I’m privileged to have met and been helped by a variety of people who have profoundly affected my career and the decisions I’ve made along the way. Todd Koehler, who I mentioned previously, was the first person to tell me I needed to start my own company and that I would do great. That was generous of him for sure.
My current business partners, Michael Reddy and Pranjal Bora, have stood with me through good times and bad. They bring their expertise, enthusiasm and hard work to the table each and every day. Neither of our companies would be the same (or even exist at all) if they hadn’t worked so hard to help me along the way.
To any business owner out there, I have only one piece of advice: don’t do this alone. Nothing in life is more precious than surrounding yourself with people you trust and who can help you make good decisions and deal with the unexpected. What I appreciate the most about Michael and Pranjal is that their smarts and skills help deliver outcomes I could never have imagined. So that’s my other life lesson: always surround yourself with people who are smarter — and often more optimistic — than you. I can’t stress enough how both of these traits are super critical to the success of any company.
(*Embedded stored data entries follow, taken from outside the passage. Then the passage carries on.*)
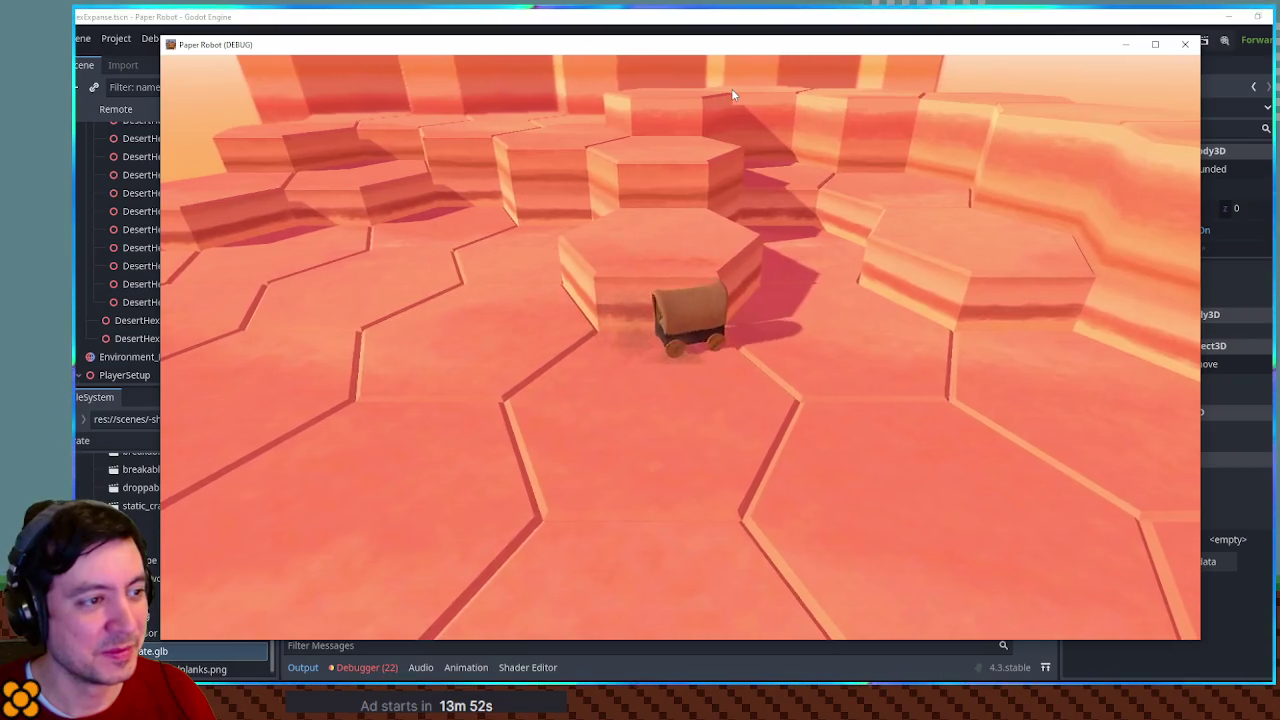
pyautogui.press('d')
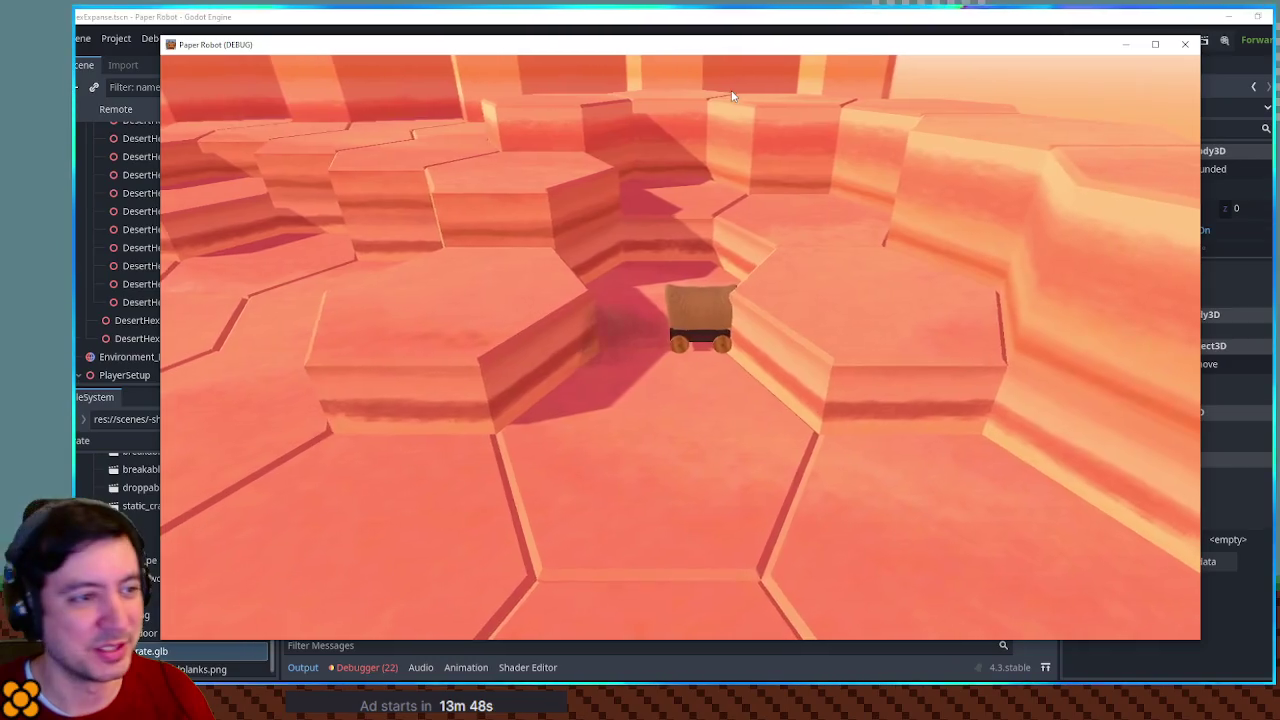
pyautogui.press('a')
pyautogui.press('d')
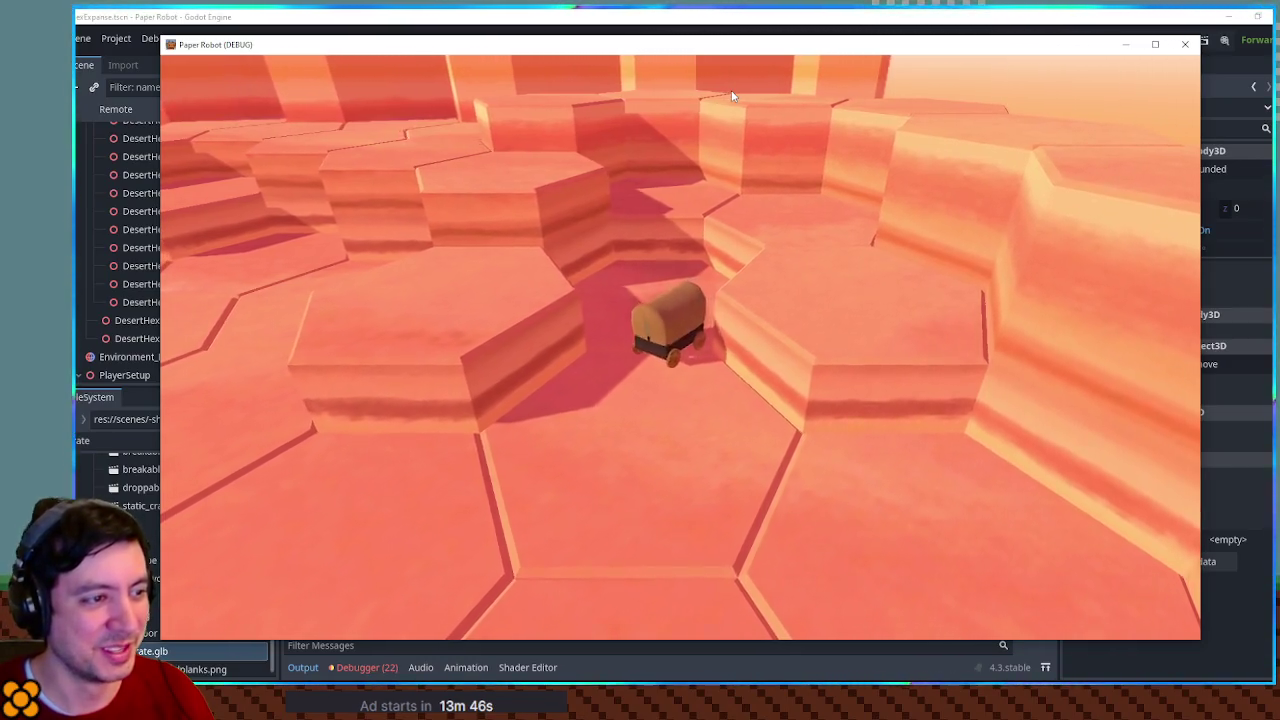
pyautogui.press('a')
pyautogui.press('d')
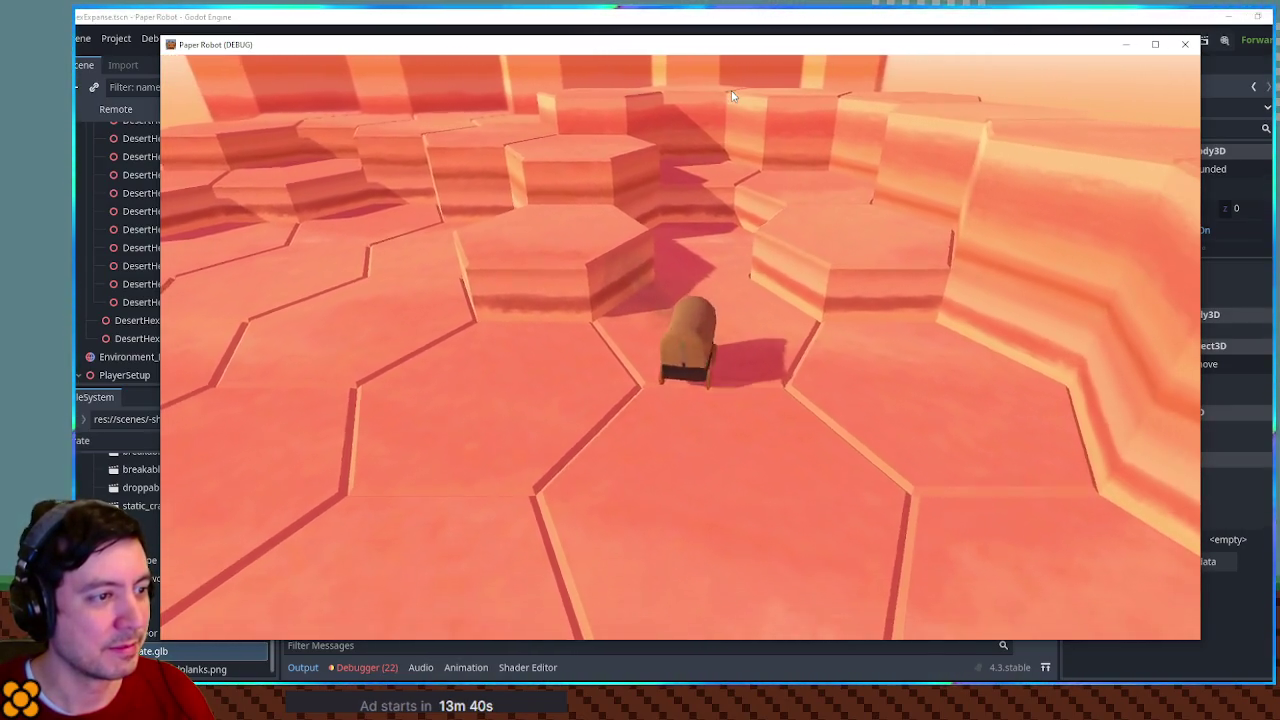
pyautogui.press('d')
How have you used your success to bring goodness to the world?
Throughout my career, I’ve met many people who took time to talk to me and give me advice, without concern for whether I liked what they had to say. So I do the same now. If any entrepreneur, company or college student contacts me, I will give that person both my time and expertise to comment on any idea they have. Just as with my own experience, I’m not sure people will like what I have to say, but I will absolutely find the time to talk to anyone who really needs some help.
Can you please give us your favorite “Life Lesson Quote”? Can you share how that was relevant to you in your life?
I have no idea who came up with this, but I really took it to heart.
“CFO asks CEO: What happens if we invest in developing our people and then they leave us?
CEO: What happens if we don’t, and they stay?”
It’s easy to think of this quote only in the context of employment. But it’s much more than that. Think about this in the context of helping a friend or a stranger. Think of it in terms of karma. You do well by anyone you meet, and you live a richer more fulfilling life.
So many people guard their wisdom and keep it to themselves. I really believe we should all help the people we meet develop themselves personally and professionally. I’ve spent hundreds, if not thousands, of hours trying to help people with an idea, a tip or a life lesson. I don’t regret any of that. There’s a reason why our company motto is: “Be kind. Be memorable. Be YOU.” I think that’s how everyone should be.
You are a person of great influence. If you could inspire a movement that would bring the most amount of good to the most people, what would that be? You never know what your idea can trigger.
My idea would be to formalize the answer to the previous question. Many people need help with their personal or professional journey. What if all of us who have become successful made it a personal goal to spend a minimum of one hour a week helping someone out without any ulterior motives in mind? Where would we, as a society, be if every one of us pledged to give those 4 hours a month to help someone else figure out how to best make a decision in their lives?
Thank you for these fantastic insights. We wish you continued success!